[Dataset entries]
=-=-=-=-=

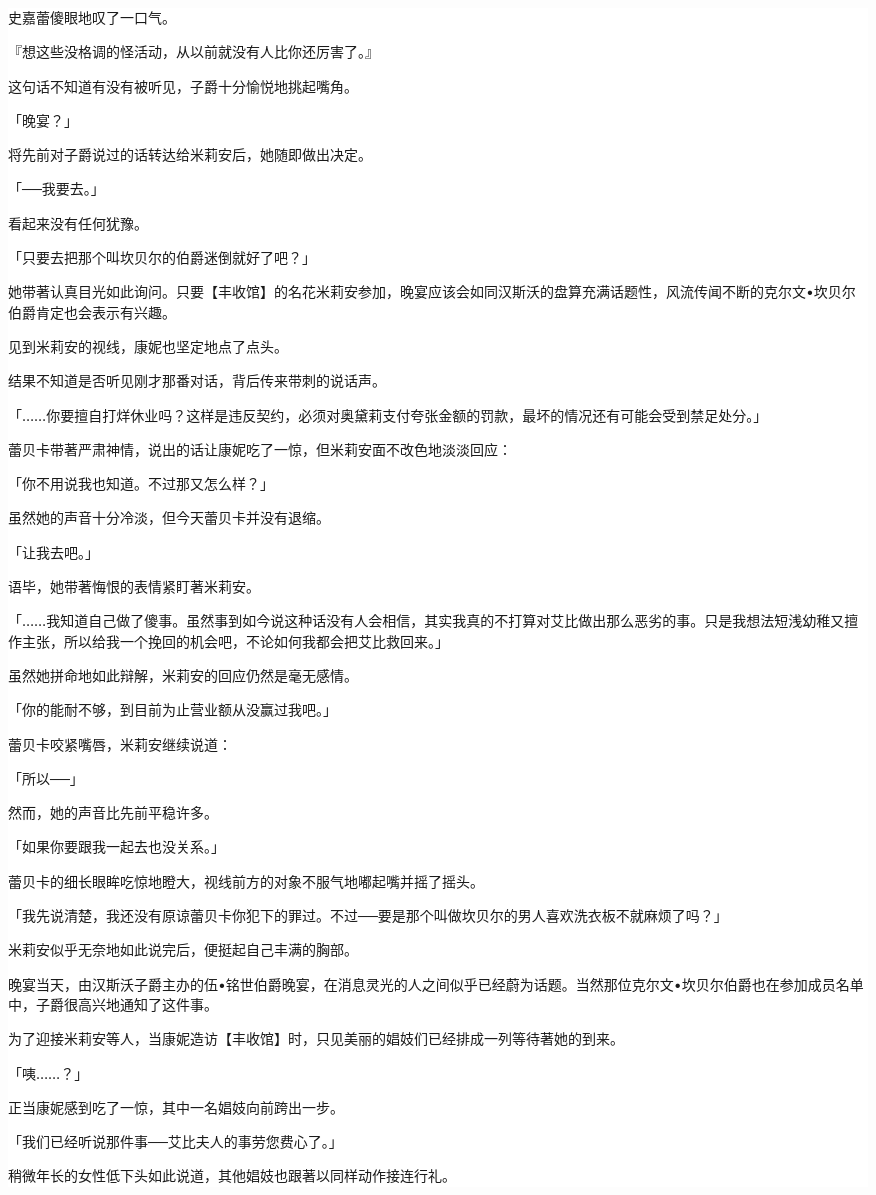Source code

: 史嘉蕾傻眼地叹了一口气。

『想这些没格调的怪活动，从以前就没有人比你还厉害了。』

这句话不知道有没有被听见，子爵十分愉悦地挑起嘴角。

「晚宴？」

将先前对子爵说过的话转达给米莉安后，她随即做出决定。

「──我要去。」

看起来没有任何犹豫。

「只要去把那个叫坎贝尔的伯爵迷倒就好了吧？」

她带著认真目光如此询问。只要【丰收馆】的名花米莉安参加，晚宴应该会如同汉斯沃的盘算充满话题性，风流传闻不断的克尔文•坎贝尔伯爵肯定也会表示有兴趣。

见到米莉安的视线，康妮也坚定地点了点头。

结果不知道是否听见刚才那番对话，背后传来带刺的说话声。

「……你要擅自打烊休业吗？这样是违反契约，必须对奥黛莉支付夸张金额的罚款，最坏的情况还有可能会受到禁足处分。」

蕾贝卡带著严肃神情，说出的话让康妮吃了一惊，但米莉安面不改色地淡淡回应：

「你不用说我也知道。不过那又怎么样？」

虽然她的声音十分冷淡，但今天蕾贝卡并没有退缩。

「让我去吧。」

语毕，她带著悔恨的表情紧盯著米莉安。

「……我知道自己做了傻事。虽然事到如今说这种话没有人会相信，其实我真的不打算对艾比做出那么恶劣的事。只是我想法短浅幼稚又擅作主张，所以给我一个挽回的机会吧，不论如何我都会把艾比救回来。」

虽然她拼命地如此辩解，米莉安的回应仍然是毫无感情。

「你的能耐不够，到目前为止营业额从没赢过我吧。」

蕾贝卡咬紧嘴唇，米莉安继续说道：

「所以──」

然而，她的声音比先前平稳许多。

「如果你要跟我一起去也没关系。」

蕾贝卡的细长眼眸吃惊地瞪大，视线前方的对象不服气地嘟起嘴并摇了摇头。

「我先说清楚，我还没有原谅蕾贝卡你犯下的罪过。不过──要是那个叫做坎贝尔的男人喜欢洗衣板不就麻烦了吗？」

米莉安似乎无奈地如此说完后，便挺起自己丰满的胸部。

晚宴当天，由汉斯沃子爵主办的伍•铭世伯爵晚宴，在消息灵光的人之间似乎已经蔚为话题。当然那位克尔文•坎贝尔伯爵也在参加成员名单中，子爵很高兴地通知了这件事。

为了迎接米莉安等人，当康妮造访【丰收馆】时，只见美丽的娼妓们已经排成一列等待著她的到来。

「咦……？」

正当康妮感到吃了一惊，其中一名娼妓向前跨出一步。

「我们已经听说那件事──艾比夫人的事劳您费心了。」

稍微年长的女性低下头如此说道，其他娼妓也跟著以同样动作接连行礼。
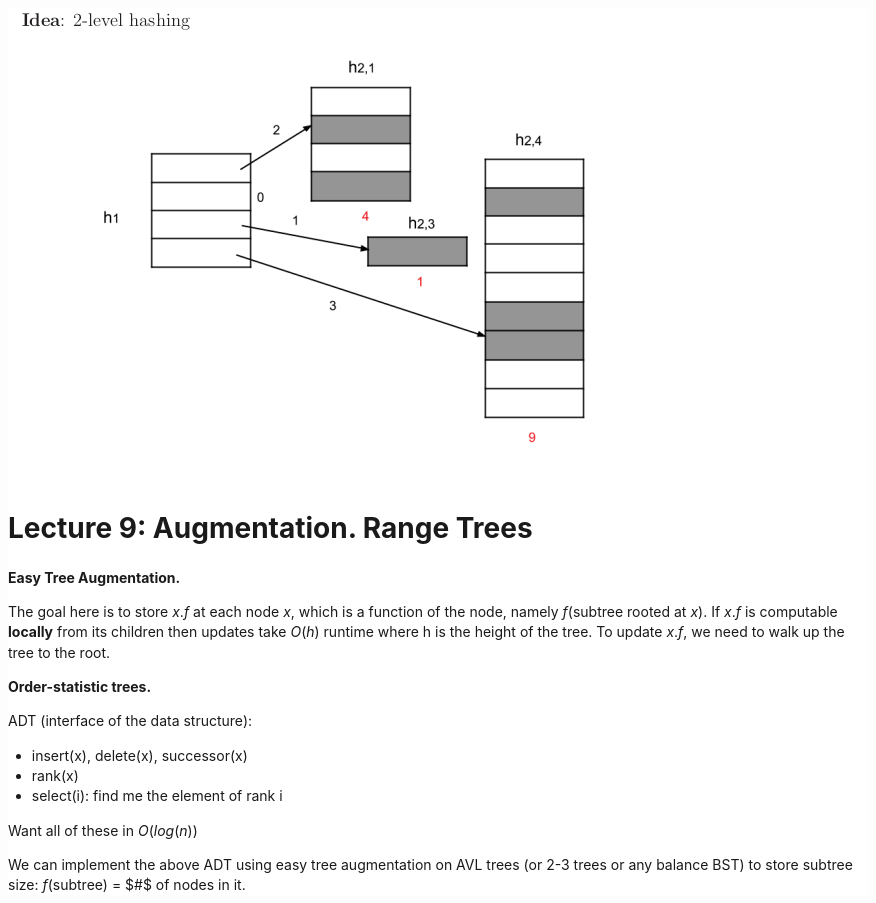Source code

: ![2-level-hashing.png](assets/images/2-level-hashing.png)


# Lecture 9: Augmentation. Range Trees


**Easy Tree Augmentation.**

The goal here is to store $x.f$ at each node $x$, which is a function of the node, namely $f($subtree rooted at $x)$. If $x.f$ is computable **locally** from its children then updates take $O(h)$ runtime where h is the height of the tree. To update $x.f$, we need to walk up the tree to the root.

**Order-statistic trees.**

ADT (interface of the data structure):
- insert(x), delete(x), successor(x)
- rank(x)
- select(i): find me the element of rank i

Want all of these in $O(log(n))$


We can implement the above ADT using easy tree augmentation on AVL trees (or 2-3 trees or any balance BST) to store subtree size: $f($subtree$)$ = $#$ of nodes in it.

=-=-=-=-=

→ **What you need to do**: Should a record include a picture, omit it from your copy and return the rest unchanged.

→ **Task result**:
Source code

: 史嘉蕾傻眼地叹了一口气。

『想这些没格调的怪活动，从以前就没有人比你还厉害了。』

这句话不知道有没有被听见，子爵十分愉悦地挑起嘴角。

「晚宴？」

将先前对子爵说过的话转达给米莉安后，她随即做出决定。

「──我要去。」

看起来没有任何犹豫。

「只要去把那个叫坎贝尔的伯爵迷倒就好了吧？」

她带著认真目光如此询问。只要【丰收馆】的名花米莉安参加，晚宴应该会如同汉斯沃的盘算充满话题性，风流传闻不断的克尔文•坎贝尔伯爵肯定也会表示有兴趣。

见到米莉安的视线，康妮也坚定地点了点头。

结果不知道是否听见刚才那番对话，背后传来带刺的说话声。

「……你要擅自打烊休业吗？这样是违反契约，必须对奥黛莉支付夸张金额的罚款，最坏的情况还有可能会受到禁足处分。」

蕾贝卡带著严肃神情，说出的话让康妮吃了一惊，但米莉安面不改色地淡淡回应：

「你不用说我也知道。不过那又怎么样？」

虽然她的声音十分冷淡，但今天蕾贝卡并没有退缩。

「让我去吧。」

语毕，她带著悔恨的表情紧盯著米莉安。

「……我知道自己做了傻事。虽然事到如今说这种话没有人会相信，其实我真的不打算对艾比做出那么恶劣的事。只是我想法短浅幼稚又擅作主张，所以给我一个挽回的机会吧，不论如何我都会把艾比救回来。」

虽然她拼命地如此辩解，米莉安的回应仍然是毫无感情。

「你的能耐不够，到目前为止营业额从没赢过我吧。」

蕾贝卡咬紧嘴唇，米莉安继续说道：

「所以──」

然而，她的声音比先前平稳许多。

「如果你要跟我一起去也没关系。」

蕾贝卡的细长眼眸吃惊地瞪大，视线前方的对象不服气地嘟起嘴并摇了摇头。

「我先说清楚，我还没有原谅蕾贝卡你犯下的罪过。不过──要是那个叫做坎贝尔的男人喜欢洗衣板不就麻烦了吗？」

米莉安似乎无奈地如此说完后，便挺起自己丰满的胸部。

晚宴当天，由汉斯沃子爵主办的伍•铭世伯爵晚宴，在消息灵光的人之间似乎已经蔚为话题。当然那位克尔文•坎贝尔伯爵也在参加成员名单中，子爵很高兴地通知了这件事。

为了迎接米莉安等人，当康妮造访【丰收馆】时，只见美丽的娼妓们已经排成一列等待著她的到来。

「咦……？」

正当康妮感到吃了一惊，其中一名娼妓向前跨出一步。

「我们已经听说那件事──艾比夫人的事劳您费心了。」

稍微年长的女性低下头如此说道，其他娼妓也跟著以同样动作接连行礼。
Source code

: ![2-level-hashing.png](assets/images/2-level-hashing.png)


# Lecture 9: Augmentation. Range Trees


**Easy Tree Augmentation.**

The goal here is to store $x.f$ at each node $x$, which is a function of the node, namely $f($subtree rooted at $x)$. If $x.f$ is computable **locally** from its children then updates take $O(h)$ runtime where h is the height of the tree. To update $x.f$, we need to walk up the tree to the root.

**Order-statistic trees.**

ADT (interface of the data structure):
- insert(x), delete(x), successor(x)
- rank(x)
- select(i): find me the element of rank i

Want all of these in $O(log(n))$


We can implement the above ADT using easy tree augmentation on AVL trees (or 2-3 trees or any balance BST) to store subtree size: $f($subtree$)$ = $#$ of nodes in it.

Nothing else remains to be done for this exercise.